On 9th March, Agon, the company that holds the rights to the World Chess Championship cycle of events, and World Chess Events Ltd., nominated by Agon as the event organiser of the 2016 Candidates Tournament, sent to ChessBomb an official letter informing us that our site “...is not authorised to broadcast the moves of the games of the Candidates tournament”. The prohibition is stated to be in force for the duration of each game and two hours after its end!
While we acknowledge and respect the copyright of audio and video materials, images, and commentary in any format (audio, video, text), chess moves have never been subject to copyright in any legal system! Once a goal is scored, or a chess move is performed, it is a fact, an event, and it can be announced, broadcast, discussed - this is the very purpose of the broadcasting of chess events!
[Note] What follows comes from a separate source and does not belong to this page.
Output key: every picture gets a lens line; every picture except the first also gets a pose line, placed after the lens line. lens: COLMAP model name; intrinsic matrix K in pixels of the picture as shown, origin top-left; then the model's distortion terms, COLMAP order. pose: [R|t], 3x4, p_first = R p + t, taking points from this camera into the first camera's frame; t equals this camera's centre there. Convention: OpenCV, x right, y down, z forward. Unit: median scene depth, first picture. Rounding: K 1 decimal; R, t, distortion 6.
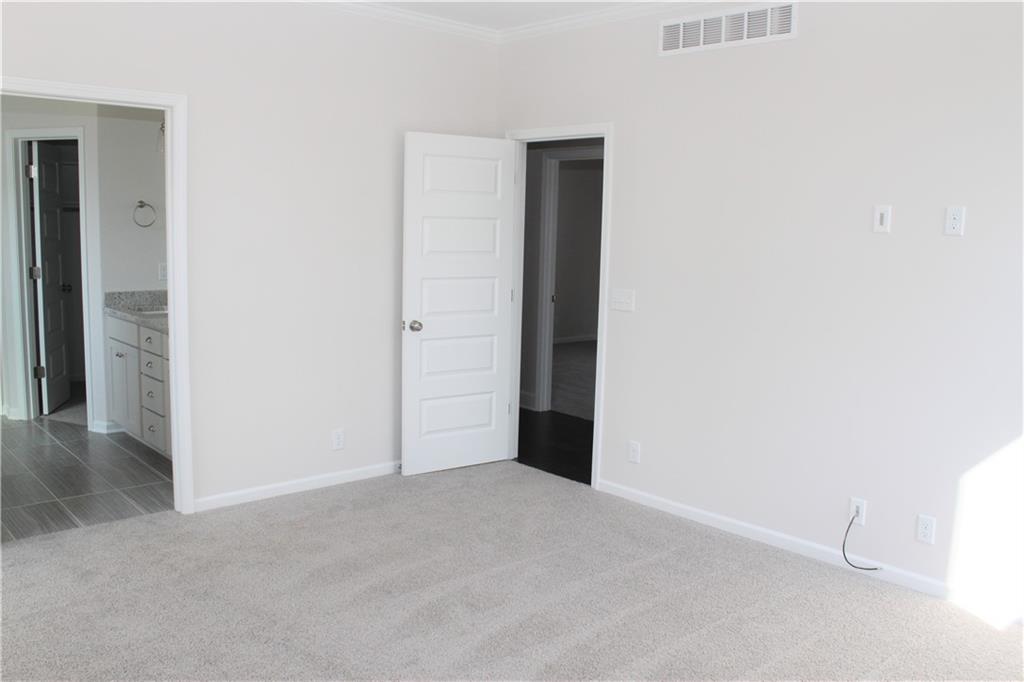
lens RADIAL K [[875.3, 0, 512.0], [0, 875.3, 341.0], [0, 0, 1]] dist [-0.139528, 0.114450]
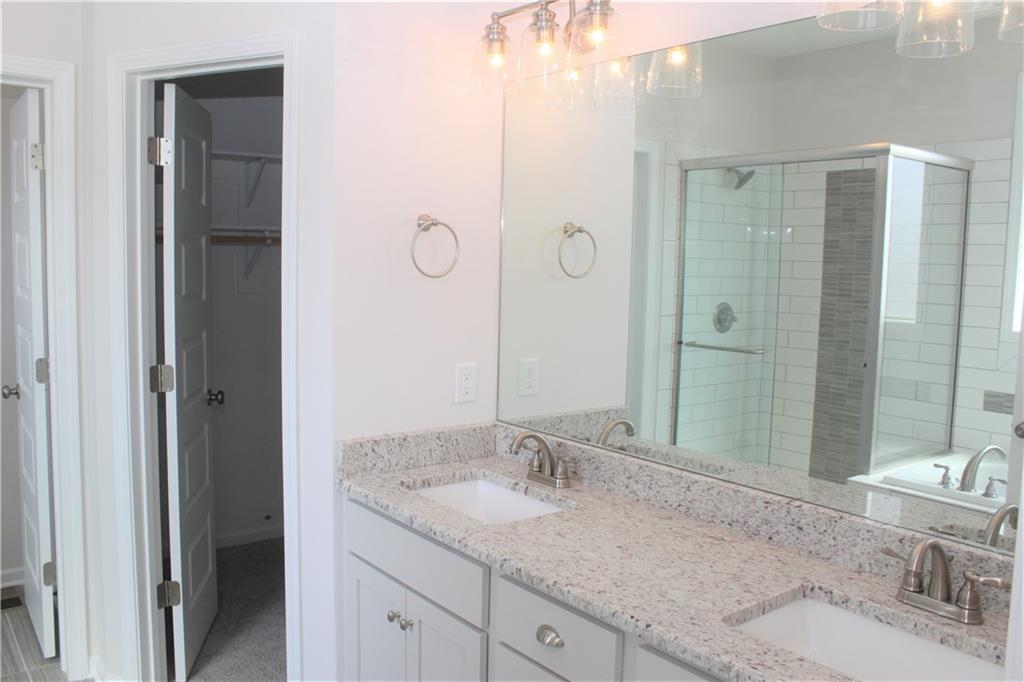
lens RADIAL K [[875.3, 0, 512.0], [0, 875.3, 341.0], [0, 0, 1]] dist [-0.139528, 0.114450]
pose [[0.997299, 0.002026, -0.073418, -0.346473], [-0.004834, 0.999262, -0.038096, -0.084065], [0.073286, 0.038348, 0.996573, 0.561718]]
Banning sports journalists, players and chess fans from discussing the games outside of the “official” platform raises the question of whether monopoly and corporate interests should prevail over the freedom of speech and the choice of chess fans.
Is it really damaging for the sport and for the sponsors and investors, that there is a wide range of websites which offer a variety of functionalities to chess fans?! Is it really legal for an organisation, such as Agon, to bully not only broadcasters, but also journalists and chess fans, into secrecy?! These are the questions that are discussed in the chess community in the last few days.
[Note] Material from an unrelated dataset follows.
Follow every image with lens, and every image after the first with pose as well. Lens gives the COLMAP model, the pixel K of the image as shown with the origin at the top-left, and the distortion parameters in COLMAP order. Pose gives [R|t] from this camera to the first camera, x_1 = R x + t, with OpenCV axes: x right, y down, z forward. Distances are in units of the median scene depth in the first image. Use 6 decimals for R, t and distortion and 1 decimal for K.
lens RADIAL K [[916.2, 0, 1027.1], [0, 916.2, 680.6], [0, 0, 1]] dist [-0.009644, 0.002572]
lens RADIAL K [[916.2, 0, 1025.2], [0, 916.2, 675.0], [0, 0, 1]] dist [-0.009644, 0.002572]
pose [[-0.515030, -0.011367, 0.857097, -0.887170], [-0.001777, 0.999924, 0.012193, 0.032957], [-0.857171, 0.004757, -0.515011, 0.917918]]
ChessBomb joins other chess websites in the effort to protest this baseless and unilateral enforcement of restrictions and limitations. We strongly believe that this damages the popularity of the game, and undermines the efforts of the chess players and their teams by limiting the broadcasting and social media discussion of games! We welcome the views and comments of players, arbiters, chess fans!
- Chess moves are not copyrightable, in any relevant jurisdiction. Once a move is made, it becomes a fact, an event, which cannot be subjected to copyright.
- Agon intend to enforce restrictions by requiring that viewers on the official site agree to a “clickwrap” agreement, prohibiting them from sharing the moves.
- The ChessBomb team will not use the official site, and has not accepted the terms of the agreement.
- ChessBomb has visitors from every country in the world. In many of these countries, clickwrap agreements have no legal standing.
- ChessBomb will setup a Tor hidden service (the same technology is used by WikiLeaks), allowing volunteer visitors to anonymously submit the moves to us. As a consequence, the moves on our website may be delayed.
In the era of information technologies and the internet, it is a paradox to enforce artificial restrictions on the free flow of information - to turn what is supposed to be a widely publicised event, one of the most celebrated chess tournaments of the year, into a secured location (both on the venue and on the official website), where all involved are sworn to secrecy as if it is a military operation.
Agon makes some ridiculous claims, such as “Anyone or any organization who interferes in that (i.e. also broadcasts the moves) could be sabotaging not only Agon and its broadcast, but also potentially the future of professional chess”. This is similar to e.g. Apple claiming that Google are sabotaging not only the iPhone line, but also the future of smartphones, by making Android available. Monopoly cannot be justified by the desire of a company to maximise its profits.
As a matter of principle, we support open access to chess games. We believe chess sites should compete based on variety of features and functionality, instead of trying to create a monopoly by enforcing made-up restrictions on public-domain facts. Agon’s position clearly gives priority to corporate interests rather than to popularity of chess and the preferences of the thousands and millions of fans to choose the online platform they want to follow the games on.
For every event hosted by ChessBomb, we provide free access to the source PGN’s on request. We also always link to the official website, promote the video commentary and other materials of the organisers on social media. Users of ChessBomb often exchange links to the official website or other chess websites, which we have never aimed to restrict. These are aimed at popularising chess all over the world, attracting attention to the game, and providing opportunity for chess fans to not only view the games but also to discuss them and share their knowledge and views.